Experiente goleiro Glaysson, do Baeta, que já passou pelo Guarani foi muito aplaudido. “É muito bom ter esse reconhecimento”, afirmou o camisa 1, de 39 anos. Outro experiente do Tupyambás, o atacante Ademilson, 43 anos, é outra prova de como é difícil deixar de lado algo que tanto gosta “É difícil parar, quem sabe eu ajude como um diretor”, disse ele, após o jogo.
Comemoração. A torcida local foi um capítulo à parte. Cantou o tempo inteiro, comemorou o título com os jogadores em campo e acompanhou o grupo campeão pelas ruas da cidade no desfile no carro do Corpo de Bombeiros. Muitos desses torcedores, seguiram o time na caminhada pelo interior, jogo a jogo. E ainda tem aqueles figurões, cada vez mais raros nos estádios “padrão Fifa” das grandes capitais.
O seu Geraldo dos Santos Pinho completava 88 anos justamente neste sábado. Em um banco bem próximo do alambrado, ele carregava seu radinho de pilha indispensável, com aquele “som de abelha” para todos em volta ouvirem. “Vou aos jogos desde 1947”, disse ele, preciso na data, no auge de seus 17 anos.

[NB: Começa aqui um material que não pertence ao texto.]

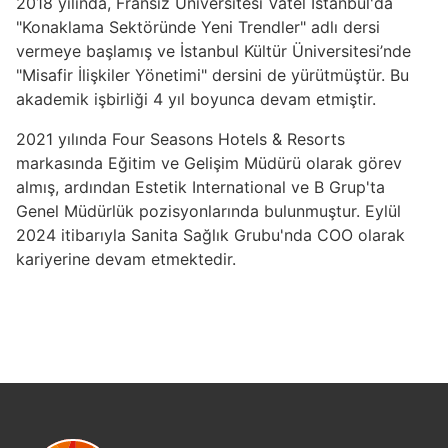
2018 yılında, Fransız Üniversitesi Vatel İstanbul'da
"Konaklama Sektöründe Yeni Trendler" adlı dersi
vermeye başlamış ve İstanbul Kültür Üniversitesi’nde
"Misafir İlişkiler Yönetimi" dersini de yürütmüştür. Bu
akademik işbirliği 4 yıl boyunca devam etmiştir.
2021 yılında Four Seasons Hotels & Resorts
markasında Eğitim ve Gelişim Müdürü olarak görev
almış, ardından Estetik International ve B Grup'ta
Genel Müdürlük pozisyonlarında bulunmuştur. Eylül
2024 itibarıyla Sanita Sağlık Grubu'nda COO olarak
kariyerine devam etmektedir.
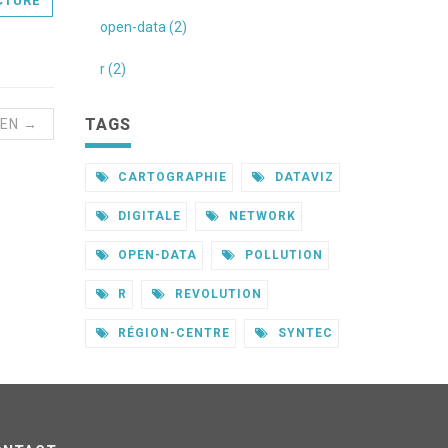
CTURE
open-data (2)
r (2)
TAGS
IEN →
CARTOGRAPHIE
DATAVIZ
DIGITALE
NETWORK
OPEN-DATA
POLLUTION
R
REVOLUTION
RÉGION-CENTRE
SYNTEC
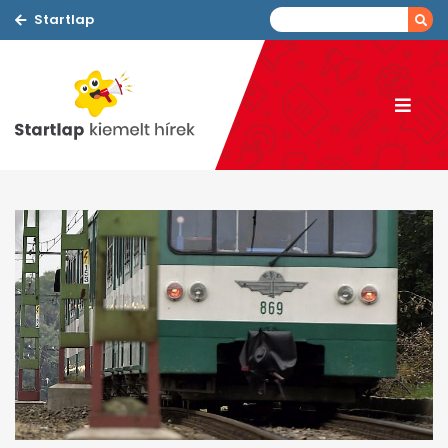
Startlap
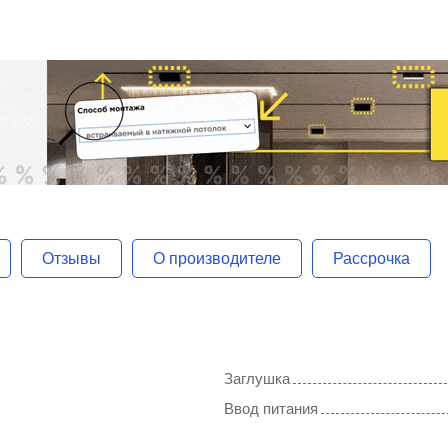
Отзывы
О производителе
Рассрочка
Заглушка
Ввод питания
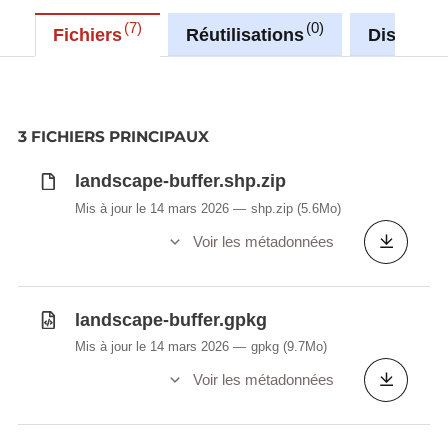
7
0
Fichiers
Réutilisations
Discussi
3 FICHIERS PRINCIPAUX
landscape-buffer.shp.zip
Mis à jour le 14 mars 2026
shp.zip
(5.6Mo)
Voir les métadonnées
landscape-buffer.gpkg
Mis à jour le 14 mars 2026
gpkg
(9.7Mo)
Voir les métadonnées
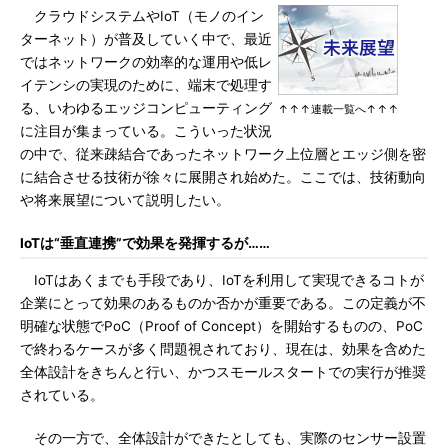
クラウドシステムやIoT（モノのイン
ターネット）が普及していく中で、最近
ではネットワークの効率的な運用や低レ
イテンシの実現のために、端末で処理す
る、いわゆるエッジコンピューティング
↑↑↑連載一覧へ↑↑↑
に注目が集まっている。こういった状況
の中で、従来疎結合であったネットワーク上位層とエッジ側を密
に結合させる技術が徐々に展開され始めた。ここでは、技術動向
や将来展望について説明したい。
IoTは“垂直連携”で効果を発揮するが……
IoTはあくまでも手段であり、IoTを利用して実現できるコトが
企業にとって効果のあるものか否かが重要である。この定義が不
明確な状態でPoC（Proof of Concept）を開始するものの、PoC
で終わるケースが多く問題視されており、現在は、効果を含めた
全体設計をきちんと行い、かつスモールスタートでの実行が推奨
されている。
その一方で、全体設計ができたとしても、実際のセンサー設置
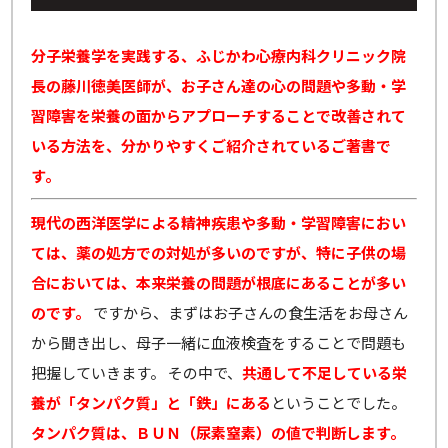
分子栄養学を実践する、ふじかわ心療内科クリニック院
長の藤川徳美医師が、お子さん達の心の問題や多動・学
習障害を栄養の面からアプローチすることで改善されて
いる方法を、分かりやすくご紹介されているご著書で
す。
現代の西洋医学による精神疾患や多動・学習障害におい
ては、薬の処方での対処が多いのですが、特に子供の場
合においては、本来栄養の問題が根底にあることが多い
のです。
ですから、まずはお子さんの食生活をお母さん
から聞き出し、母子一緒に血液検査をすることで問題も
把握していきます。 その中で、
共通して不足している栄
養が「タンパク質」と「鉄」にある
ということでした。
タンパク質は、ＢＵＮ（尿素窒素）の値で判断します。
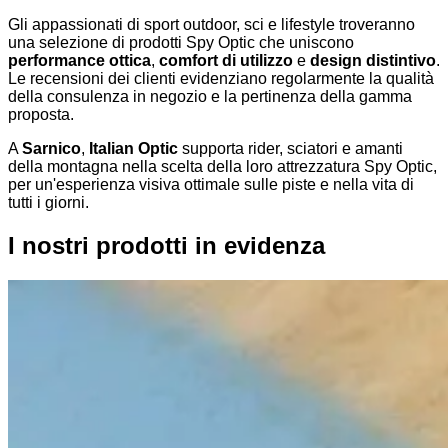
Gli appassionati di sport outdoor, sci e lifestyle troveranno
una selezione di prodotti Spy Optic che uniscono
performance ottica
,
comfort di utilizzo
e
design distintivo
.
Le recensioni dei clienti evidenziano regolarmente la qualità
della consulenza in negozio e la pertinenza della gamma
proposta.
A
Sarnico
,
Italian Optic
supporta rider, sciatori e amanti
della montagna nella scelta della loro attrezzatura Spy Optic,
per un'esperienza visiva ottimale sulle piste e nella vita di
tutti i giorni.
I nostri prodotti in evidenza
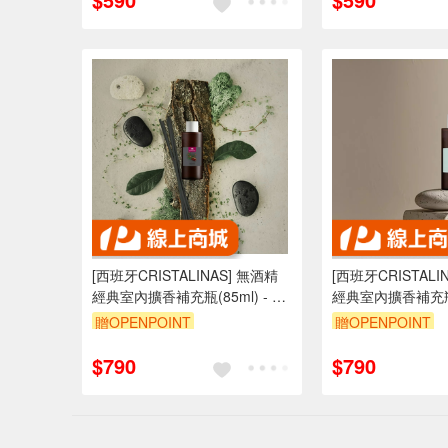
[西班牙CRISTALINAS] 無酒精
[西班牙CRISTALI
經典室內擴香補充瓶(85ml) - 檀
經典室內擴香補充瓶(8
香雪松 木質調 秋冬 香氛 擴香
洋微風 擴香瓶 清
贈OPENPOINT
贈OPENPOINT
雪松
調 佛手柑
$790
$790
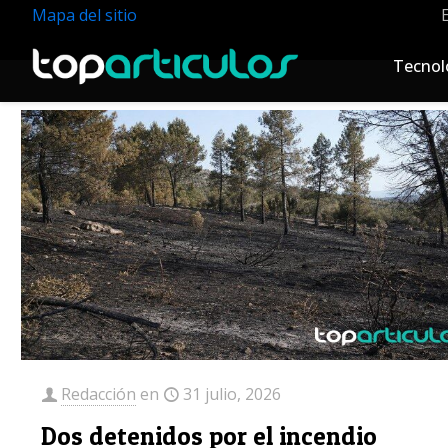
Mapa del sitio
Tecnol
Redacción
en
31 julio, 2026
Dos detenidos por el incendio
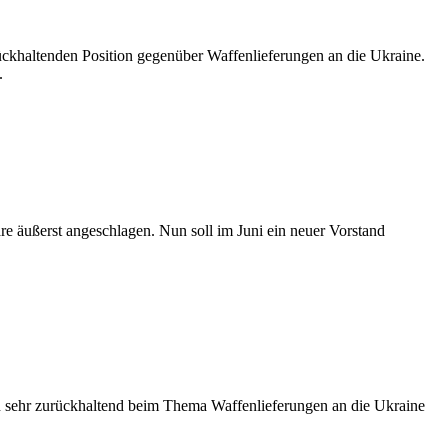
rückhaltenden Position gegenüber Waffenlieferungen an die Ukraine.
.
e äußerst angeschlagen. Nun soll im Juni ein neuer Vorstand
in sehr zurückhaltend beim Thema Waffenlieferungen an die Ukraine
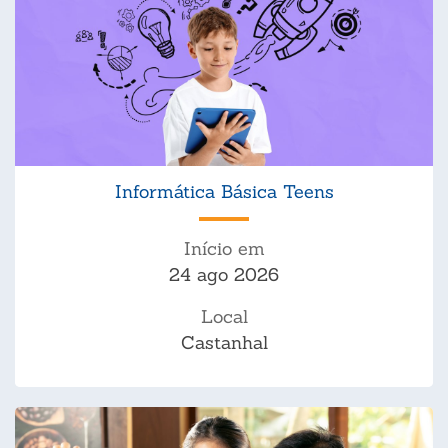
Informática Básica Teens
Início em
24 ago 2026
Local
Castanhal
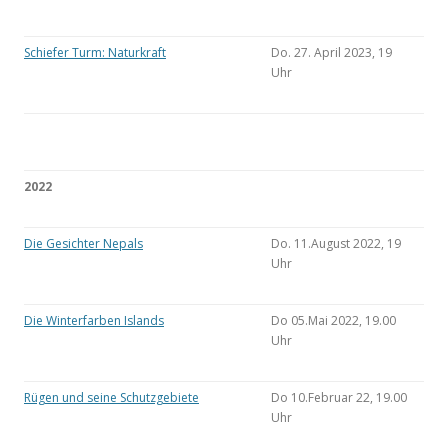
Schiefer Turm: Naturkraft
Do. 27. April 2023, 19
Uhr
2022
Die Gesichter Nepals
Do. 11.August 2022, 19
Uhr
Die Winterfarben Islands
Do 05.Mai 2022, 19.00
Uhr
Rügen und seine Schutzgebiete
Do 10.Februar 22, 19.00
Uhr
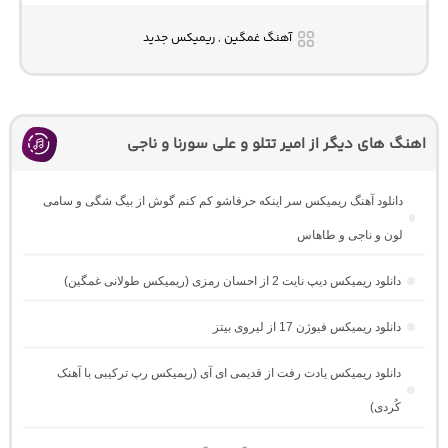
آهنگ غمگین , ریمیکس جدید
اهنگ های دیگر از امیر تتلو و علی سورنا و ناجی
دانلود آهنگ ریمیکس سر اینکه حرفاشو کم کنم گوش از بیگ شگی و سامی
لون و ناجی و طاهاس
دانلود ریمیکس دیپ نایت 2 از احسان رمزی (ریمیکس طولانی غمگین)
دانلود ریمیکس فیوژن 17 از لیروی بیتز
دانلود ریمیکس یادت رفت از قدیمی ای آی (ریمیکس رپ ترکیبی با آهنک
کُردی)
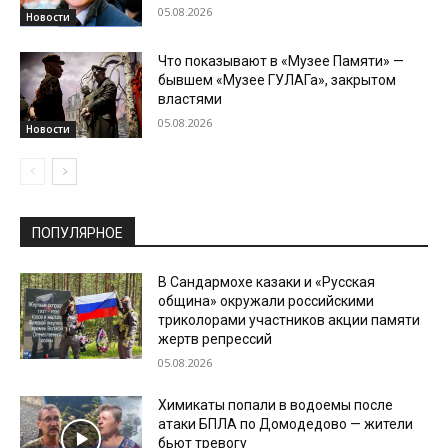
05.08.2026
Новости
Что показывают в «Музее Памяти» —
бывшем «Музее ГУЛАГа», закрытом
властями
05.08.2026
Новости
ПОПУЛЯРНОЕ
В Сандармохе казаки и «Русская
община» окружали российскими
триколорами участников акции памяти
жертв репрессий
05.08.2026
Химикаты попали в водоемы после
атаки БПЛА по Домодедово — жители
бьют тревогу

E o que falar de seu Ilídio Moreira, ou popularmente chamado de Belo, de 61 anos. No colo, a filha Vitória, uma boneca vestida com o vermelho da equipe. “Aqui é tranquilo, posso trazer minha filha, não tem briga”, brincou.
Se uns vem pra torcer, outros pegam a onda para faturar. As barraquinhas de churrasquinho são um pré-jogo obrigatório para o divinopolitano. Só no Churrasquinho do Fofo, são umas 60 dúzias de latinha de cerveja e uns 200 espetinhos, segundo o dono Joaquim Ferreira. “É o melhor churrasquinho da cidade, hein?”.
Área VIP. Quem conhece Divinópolis, sabe da fama do Morro da Pitimba, espaço “VIP” onde os moradores da região assistem aos jogos de graça. Ele fica à esquerda das cabines, mas tem muitas outras casas no entorno que viram camarote. No “Camarote da Solange” erá só pagar R$ 10. Mas se tiver R$ 8, a gente deixa entrar”, conta a proprietária, que nem viu o jogo direito porque ficou tomando conta da geladeira de cerveja.
Neste sábado, pelo menos 30 ficaram no terraço e, outros dez no quarto de casal, no andar do meio, onde, da cama era possível ver um pedaço do campo. Mais de 4.000 torcedores foram ao Farião para ver o Guarani ser campeão. No entorno, tinha, pelo menos, uns 300.